Stupro di Palermo, "rischio sicurezza": perché il carcere chiede di trasferire i sei indagati

La direzione della casa circondariale Pagliarelli sostiene che il trasferimento sia necessario per "prevenire possibili azioni destabilizzanti per l'ordine e la sicurezza"

I sei ragazzi indagati per lo stupro di Palermo ai danni di una 19enne – fatti che sarebbero avvenuti lo scorso 7 luglio al Foro Italico – potrebbero presto cambiare carcere. La richiesta di allontanamento è stata inoltrata dalla direzione in seguito alle minacce ricevute dagli indagati all’interno della casa circondariale Pagliarelli. Secondo le ultime notizie, sarebbero stati i ragazzi stessi a chiedere il trasferimento, domanda poi formalizzata dalla direzione della struttura, che ha richiesto l’allontanamento al Provveditorato regionale dell’amministrazione penitenziaria per la Sicilia.

Scrive così il Pagliarelli: “Atteso che l’elevato clamore mediatico della vicenda ha determinato la piena conoscenza dei fatti anche da parte della restante popolazione detenuta, ragion per cui (i sei indagati, ndr) sono invisi alla stessa, inclusi i detenuti delle sezioni protette ove sono allocati con divieto d’incontro, che con non poche difficoltà si riesce a garantire, atteso che i detenuti coinvolti nella vicenda sono sei“, come riportato da Palermo Today “per prevenire possibili azioni destabilizzanti per l’ordine e la sicurezza si chiede con urgenza di voler valutare l’immediato allontanamento da questa sede degli stessi“. Dunque, la richiesta avrebbe carattere di urgenza e sarebbe motivata dal fatto che gli altri detenuti starebbero minacciando i sei ragazzi. Il carcere, inoltre, dispone di un numero limitato di sezioni protette.

Nel frattempo, i familiari degli indagati si sarebbero presentati in commissariato per sporgere denuncia per le minacce ricevute su Internet. L’evento ha infatti scatenato da subito una bufera social, con reazioni veementi da parte dell’opinione pubblica.

Angelo Flores, Elio Arnao, Christian Maronia, Samuele La Grassa, Gabriele Di Trapani e Cristian Barone continuano a giustificarsi sostenendo che nessuno di loro pensava si trattasse di una violenza, in quanto, secondo la loro testimonianza, la vittima era consenziente.

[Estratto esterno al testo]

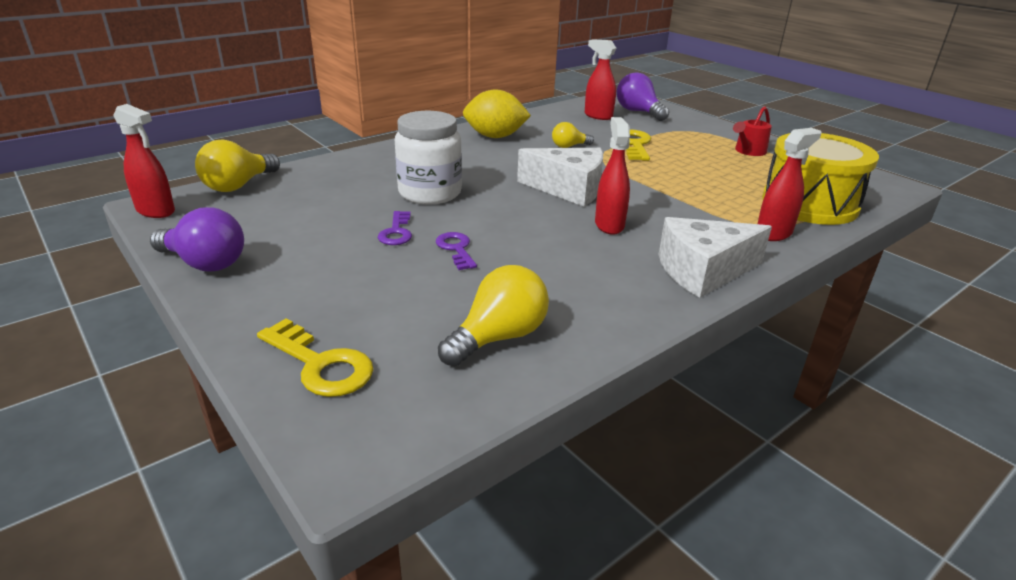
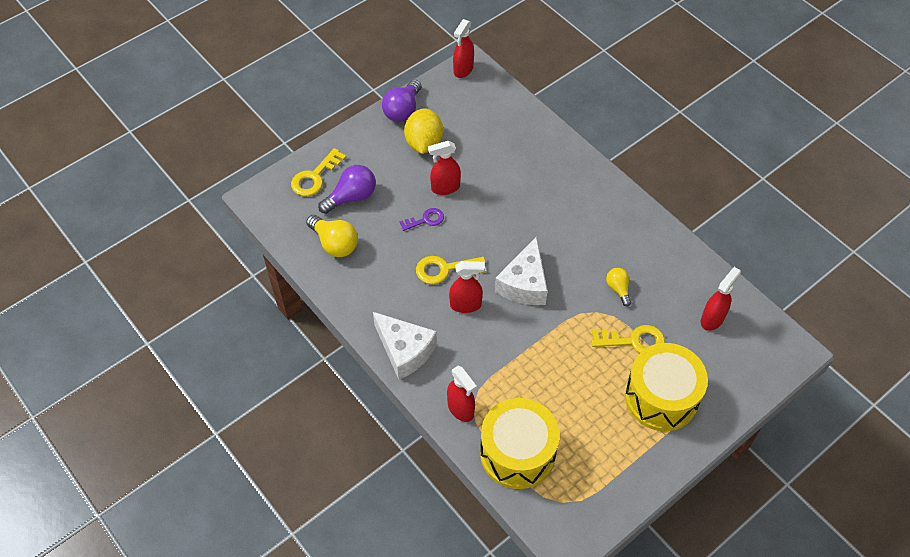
camera: 90 degrees right, 25 degrees up
yellow light bulb [195,140,280,192] -> none
purple key [378,211,412,245] -> red spray bottle [428,141,461,195]
white jar [395,111,462,205] -> none
yellow lemon [463,89,531,138] -> yellow lemon moved to [404,108,443,154]
purple light bulb [617,72,669,121] -> purple light bulb moved to [318,165,376,214]
white cheese [659,217,772,298] -> white cheese turned 150 degrees clockwise [373,312,437,380]
red watering can [733,106,772,156] -> none
none -> yellow key [416,256,486,284]
none -> yellow drum [625,343,708,431]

Inoltre, continuano a dire di ‘aver commesso un errore’, e di aver capito solo in un secondo momento la gravità dei fatti, nonostante si proclamino innocenti. Sebbene Maronia abbia sostenuto di essere tornato indietro per aiutare la ragazza, ma anche che quest’ultima fosse consenziente, durante una conversazione registrata dai carabinieri si sente lo stesso ragazzo, come riporta Il Corriere della Sera, dire che la giovane “non voleva, faceva ‘no, basta'”.